According to Anderson in his Historical Account of the Family of Fraser he died in 1776 at the age of 109, “without male issue”.
He goes on to say that “the incident is given on testimony of Simon Fraser, natural son of Simon Lord Lovat, a nephew to Alexander who was examined judicially before Sheriff Substitute, upon 15th October 1823 on the family pedigree”.
However, “the Court of Sessions decided on the evidence before it that Alexander died without issue and their lordships adjudged the title to his younger brother, the notorious Lord Simon of the Forty-five and this decision, though illegal and of no effect as regards the peerage was subsequently confirmed by formal decision of the House of Lords in 1837.” In 1885, at a trial before the House of Lords, the house of Fraser produced what purported to be a certificate of Alexander’s death in 1689.
Alexander was married on 22 March 1738 to Elizabeth Edwards at Llanddulas, Denbighshire ( he was 61 and she was 34) and they had 4 children:
John ( 1739 – 1828) – he died at Cerrigybleddian
Alexander (1740? – 1815?) – He died in Inverness and was married abt. 1759 to a Miss Cameron.

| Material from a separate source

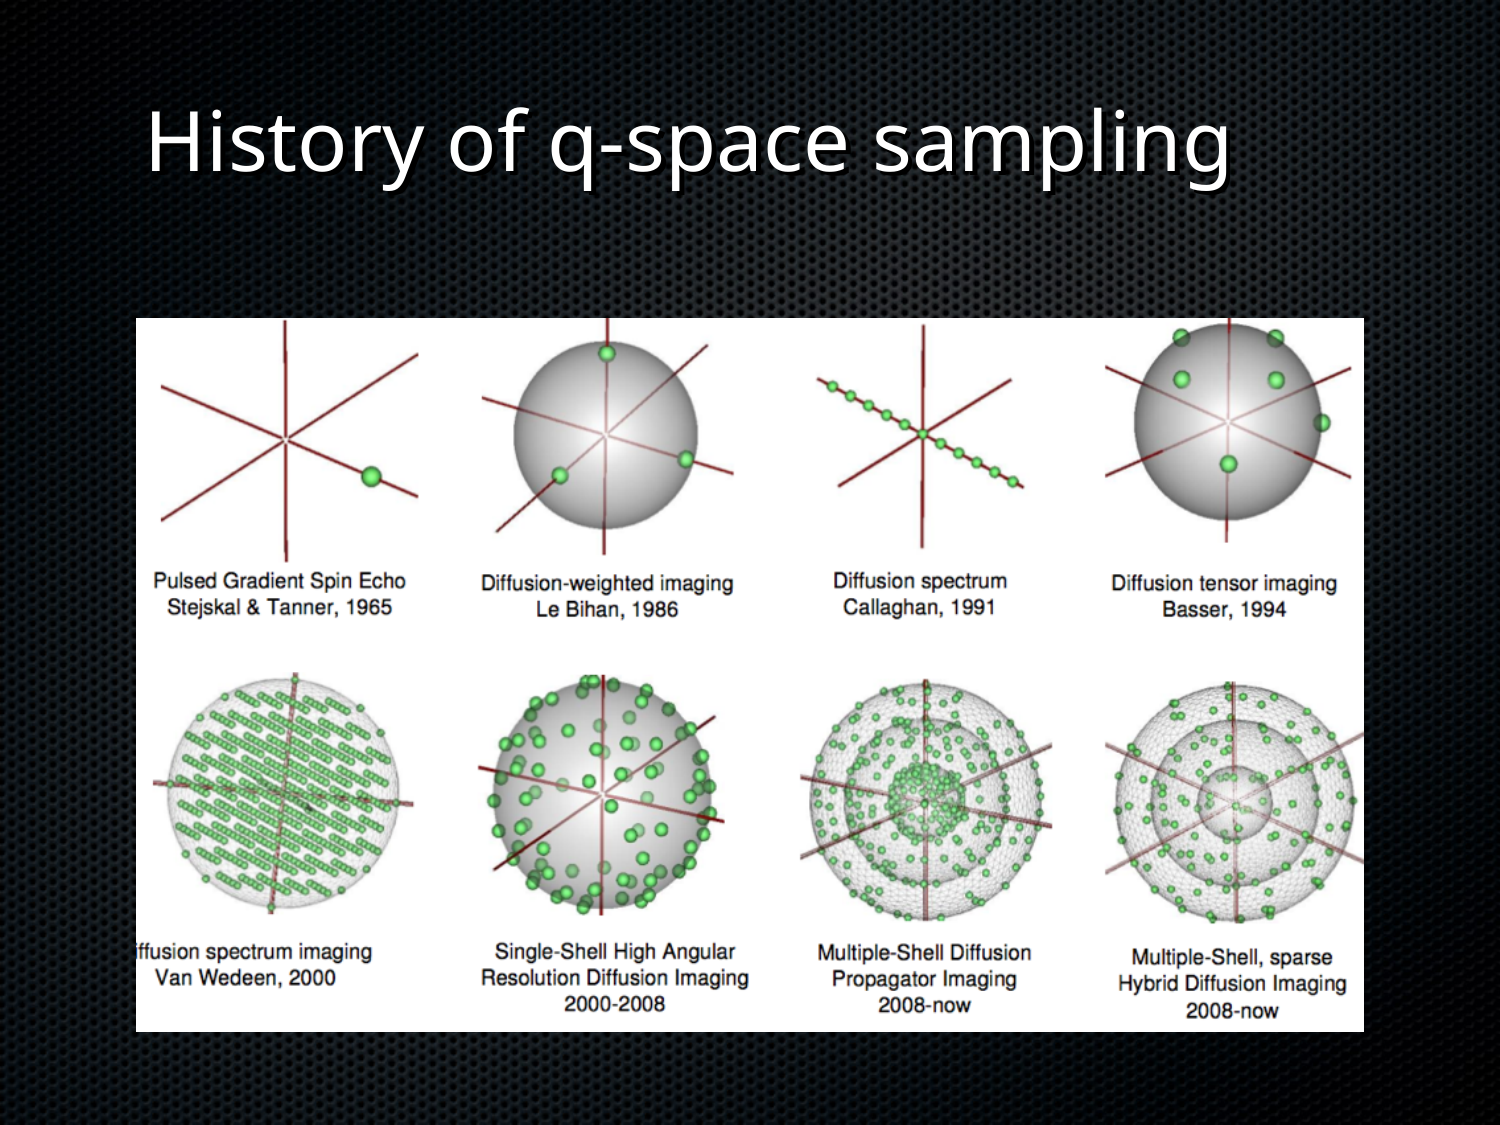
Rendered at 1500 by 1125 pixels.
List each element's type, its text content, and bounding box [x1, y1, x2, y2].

picture [0, 0, 1500, 1125]
title History of q-space sampling [136, 70, 1441, 197]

Some of the Frasers of Nova Scotia claim descent from him through his son the Hon. James Fraser (b.1759) who emigrated to Nova Scotia where he became a leading figure and married Rachel, daughter of Benjamin de Wolfe.
Simon ( b. abt. 1742)
William (b. abt. 1744) [A William Fraser a miner of Minffordd is recorded in 1801 census]
The place of birth of all four children is given as Lovat, Inverness-shire, Scotland
John, the eldest of Alexander’s sons, married Mary Griffiths on 3 October 1773 in the parish of Penmynydd (and one record I’ve seen puts her place of birth as Lovat, Inverness-shire).
They had three sons:
John – born abt. 1780 (again of Lovat, Inverness-shire) and christened on 6th August 1780 (of Lovat, Inverness-shire. He married Ann Davies on 4th August 1801 at Llanwenllwyfo. He died in Amlwch in June 1857
John Fraser (above) was succeeded by his eldest son:
John – born in Holywell, Flintshire in 1802 (any connection with mining there?). He married Elizabeth Williams in 1824 at Llaneilian, Anglesey and they had 4 sons:
William (b. abt.1804 Holywell)
David (b. abt. 1806 Holywell
1 John – born 16th April 1825. (the John Fraser who tried to claim the title in 1885 or was it John above). He married his first wife Catherine – they had one son John (b. 1847).
A “John” (IV or V) married Ellenor Edwards in 1874 and had a son John Alexander (b.1885)
There is also mention of three girls – Ellenor, Catherine and Annie – but I don’t know whether they were from this marriage or whether they were John Alexander’s daughters.
There is also mention of a further 5 children around this period – Robert, William, Richard, David and Elizabeth – who might have been John IV’s children from a second marriage.
There is also mention of a marriage to Augusta Cox (29 March 1888)
And there the trail goes cold!
Unless anyone else can add to this family tree and can explain how “Lord Lovat ” survived until aged 109.